Touted as a landmark breakthrough in Arab-Israel relations, the main plank of the Abraham Accords is a pledge by Israel to stop further annexation of Palestinian territory. It started off as a tripartite agreement among Israel, the United Arab Emirates, and Bahrain but over the past year and a half a number of other countries, including Morocco and Sudan, expressed interest in joining it. Naftali Bennett’s visit to the UAE last December — the first by an Israeli leader — to mark the Accord’s first anniversary was hailed as a reflection of Israel’s commitment to reach out to its Arab neighbours.
Saudi Arabia, however, is still sitting on the fence, arguing that the agreement ignores the Palestinian issue. But it is under enormous pressure from America and its neighbours to take the plunge. The fact that the Saudis have not explicitly expressed opposition to the agreement is seen as a signal that they are simply waiting for a suitable diplomatic fudge that would allow them to capitulate without being seen to betray the Palestinians. The favourable Arab response to Trump’s ‘peace plan’ and the momentum it has gained in a relatively short period have surprised observers given the initial hostility to it. It was widely seen as an attempt to legitimise Israel’s occupation of Palestinian territory. As The New York Times noted at the time, it amounted to giving “Israel most of what it has sought over decades of conflict while offering the Palestinians the possibility of a state with limited sovereignty.” The present momentum is despite the fact that Israel has not kept its side of the bargain, with no letup either in its policy of annexation of Palestinian territory or harsh restrictions on their right to freedom of movement.
Meanwhile, the Israeli– Palestinian peace process remains stalled with the prospect of a two-State solution receding further with each passing day. The fact that this has not dimmed Arab enthusiasm for the Accords confirms the increasing marginalisation of the Palestinian issue in the Arab agenda.
What should one make of what’s happening? Arab capitulation? A pragmatic attempt at acknowledging a hard reality? It’s easy to see where the critics are coming from but the truth is that the Arabs don’t have the luxury of too many options. The history of the past 74 years has shown that not talking to Israel hasn’t worked. If anything, it has made Israel more belligerent and, in turn, fed the Hamas’s militancy.

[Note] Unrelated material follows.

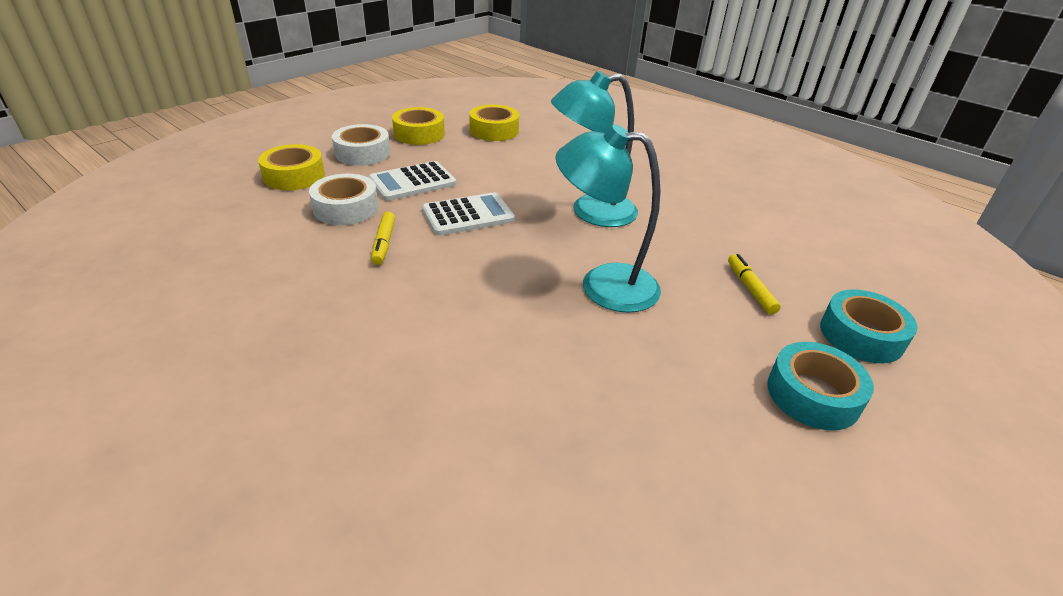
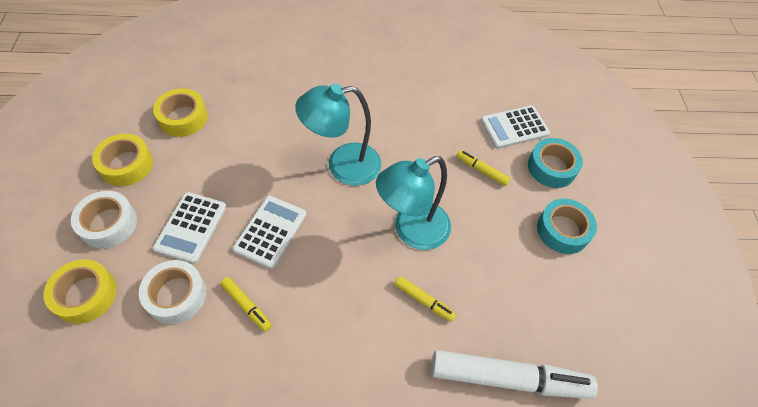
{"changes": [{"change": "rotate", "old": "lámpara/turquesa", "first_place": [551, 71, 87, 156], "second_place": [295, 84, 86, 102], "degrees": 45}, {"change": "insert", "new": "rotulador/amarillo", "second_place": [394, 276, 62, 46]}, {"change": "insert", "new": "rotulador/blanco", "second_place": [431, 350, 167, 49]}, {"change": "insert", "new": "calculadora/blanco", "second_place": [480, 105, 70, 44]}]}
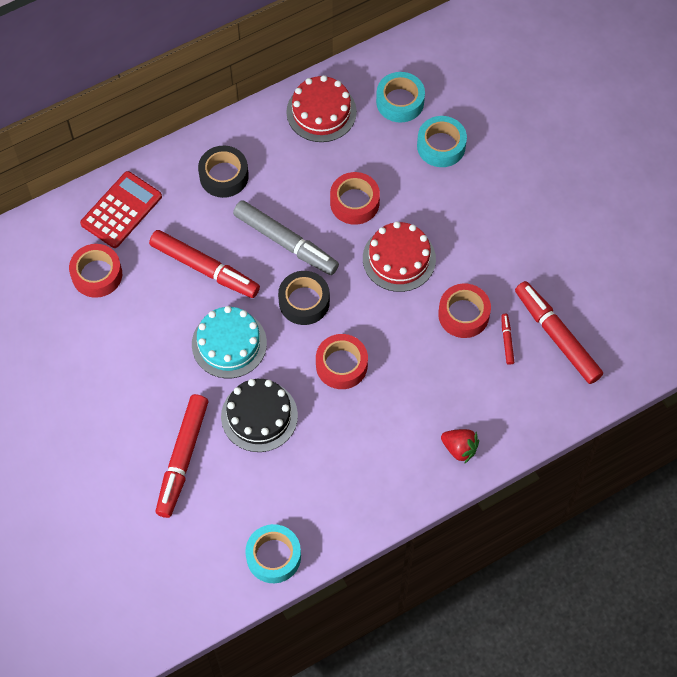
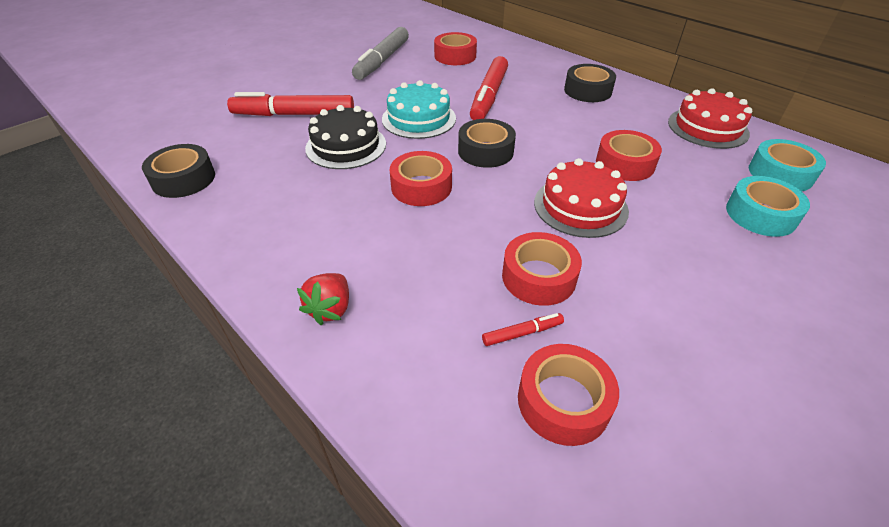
{"changes": [{"change": "delete", "old": "calculadora/rojo", "first_place": [80, 171, 82, 77]}, {"change": "move", "old": "rotulador/gris", "first_place": [233, 200, 106, 75], "second_place": [352, 27, 57, 53]}, {"change": "recolor", "old": "cinta adhesiva/turquesa", "new": "cinta adhesiva/negro", "first_place": [245, 524, 56, 59], "second_place": [142, 144, 73, 54]}, {"change": "replace", "old": "rotulador/rojo", "new": "cinta adhesiva/rojo", "first_place": [515, 281, 88, 103], "second_place": [518, 344, 101, 102]}]}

Taking a punt on a new approach makes sense even if the optics don’t look good. A new relationship based on mutual economic and security interests and not hobbled by a historically intractable problem may create a climate that is conducive for meaningful dialogue over the Palestinian issue. It’s a big leap of faith, but when the situation is as hopeless as it is, one could do worse by not exploring a way out.